During financing rounds, licensing discussions, or strategic partnerships, due diligence teams often focus on a narrow set of quality signals rather than exhaustive compliance. They ask practical questions:

• Can the Sponsor demonstrate oversight of outsourced activities?
• Are roles, responsibilities, and decision-making authority clearly defined?
• Is there evidence that issues are identified, documented, and resolved systematically?
• Do training records and governance logs exist contemporaneously, or were they created retrospectively?

A functional QMS performs well under this scrutiny. When documents are controlled, logs are current, and oversight meetings are recorded, diligence exercises move quickly. When quality artefacts are scattered, incomplete, or inconsistently applied, confidence erodes—often regardless of how promising the science may be.

Importantly, quality gaps uncovered during due diligence do not remain technical observations. They frequently translate into conditional requirements, valuation reductions, delayed closings, or additional post-investment oversight. In contrast, a minimum viable QMS that is clearly implemented and in active use signals operational maturity and reduces perceived execution risk. In that sense, quality is not just a regulatory requirement; it is a commercial asset.

A Strategic Imperative

As you transition into first-in-human trials, your QMS becomes a visible signal of maturity. Investors interpret it as operational control. Regulators interpret it as sponsor accountability. Participants depend on it for protection. Treat quality not as a cost centre but as a strategic enabler; one that prevents delays, protects data reliability, and enhances valuation. Build the minimum viable QMS deliberately, implement it authentically, and expand it intelligently as your pipeline progresses.

Conclusion

In practice, a well-designed minimum viable QMS is a strategic enabler, not just an exercise in paperwork management. When implemented early and authentically in our BioStack™ environment, it accelerates development by preventing rework and delays, and it builds confidence: regulators see accountability, and investors see operational control. Crucially, a functional QMS system protects trial participants and data integrity, regulatory frameworks explicitly expect quality management to ensure patient protection and data reliability at all stages. We can get you there: info@niche.org.uk.

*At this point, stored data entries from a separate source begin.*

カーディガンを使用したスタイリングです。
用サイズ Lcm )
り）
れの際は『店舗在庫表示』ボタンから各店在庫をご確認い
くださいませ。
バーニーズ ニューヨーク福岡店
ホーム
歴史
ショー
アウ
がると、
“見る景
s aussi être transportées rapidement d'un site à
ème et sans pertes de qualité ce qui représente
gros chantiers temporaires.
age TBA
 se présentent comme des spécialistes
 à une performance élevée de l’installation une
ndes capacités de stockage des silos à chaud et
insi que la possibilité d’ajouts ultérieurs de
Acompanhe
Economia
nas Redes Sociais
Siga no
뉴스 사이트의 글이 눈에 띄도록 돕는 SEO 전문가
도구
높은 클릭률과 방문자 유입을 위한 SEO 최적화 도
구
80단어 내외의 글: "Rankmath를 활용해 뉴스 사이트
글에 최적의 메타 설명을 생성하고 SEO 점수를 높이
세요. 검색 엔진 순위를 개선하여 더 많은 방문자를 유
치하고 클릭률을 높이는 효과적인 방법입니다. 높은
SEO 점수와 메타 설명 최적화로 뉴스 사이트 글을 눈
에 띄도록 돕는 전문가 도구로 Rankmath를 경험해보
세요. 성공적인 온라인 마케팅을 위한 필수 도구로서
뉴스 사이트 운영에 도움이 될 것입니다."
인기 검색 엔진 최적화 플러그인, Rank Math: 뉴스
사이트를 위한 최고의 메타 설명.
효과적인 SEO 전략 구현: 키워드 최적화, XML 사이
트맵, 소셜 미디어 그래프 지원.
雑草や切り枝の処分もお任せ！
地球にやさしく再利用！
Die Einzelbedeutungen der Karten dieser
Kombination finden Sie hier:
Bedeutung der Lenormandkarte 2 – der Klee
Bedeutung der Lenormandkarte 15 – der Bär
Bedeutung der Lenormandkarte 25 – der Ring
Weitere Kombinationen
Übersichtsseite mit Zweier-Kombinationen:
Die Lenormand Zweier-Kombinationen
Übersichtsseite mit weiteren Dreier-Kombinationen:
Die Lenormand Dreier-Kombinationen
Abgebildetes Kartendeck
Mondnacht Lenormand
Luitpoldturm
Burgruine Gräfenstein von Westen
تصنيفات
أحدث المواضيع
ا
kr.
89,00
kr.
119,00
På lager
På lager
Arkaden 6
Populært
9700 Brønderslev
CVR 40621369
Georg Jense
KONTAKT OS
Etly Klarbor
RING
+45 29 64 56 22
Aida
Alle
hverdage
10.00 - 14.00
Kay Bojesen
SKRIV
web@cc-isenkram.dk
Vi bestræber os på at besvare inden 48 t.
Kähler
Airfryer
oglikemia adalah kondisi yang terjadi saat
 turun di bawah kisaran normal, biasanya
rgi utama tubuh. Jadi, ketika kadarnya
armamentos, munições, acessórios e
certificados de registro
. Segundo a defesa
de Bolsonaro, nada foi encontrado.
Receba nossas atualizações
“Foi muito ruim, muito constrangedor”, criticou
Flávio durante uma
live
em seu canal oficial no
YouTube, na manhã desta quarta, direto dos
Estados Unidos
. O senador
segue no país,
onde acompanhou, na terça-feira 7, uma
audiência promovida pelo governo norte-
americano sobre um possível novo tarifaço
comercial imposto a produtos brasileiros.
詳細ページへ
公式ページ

In summary, startups should view their QMS as an investment in efficiency and credibility. A lean but active QMS from day one (with clear governance, trained staff, and documented processes) mitigates risk and sends a signal of maturity. An early QMS delivers structure, credibility, and regulatory confidence that supports fast, compliant growth. By continuously improving this system as the company grows, biotech innovators can avoid costly compliance pitfalls and focus on delivering safe, effective therapies.

References

1. International Council for Harmonisation of Technical Requirements for Pharmaceuticals for Human Use. ICH E6(R3): Good Clinical Practice. 2025.
2. US Food and Drug Administration. Guidance for Industry: Oversight of Clinical Investigations — A Risk-Based Approach to Monitoring. 2013.
3. European Medicines Agency. Guideline on computerised systems and electronic data in clinical trials. 2023
4. International Council for Harmonisation of Technical Requirements for Pharmaceuticals for Human Use. ICH Q9(R1): Quality Risk Management. 2023.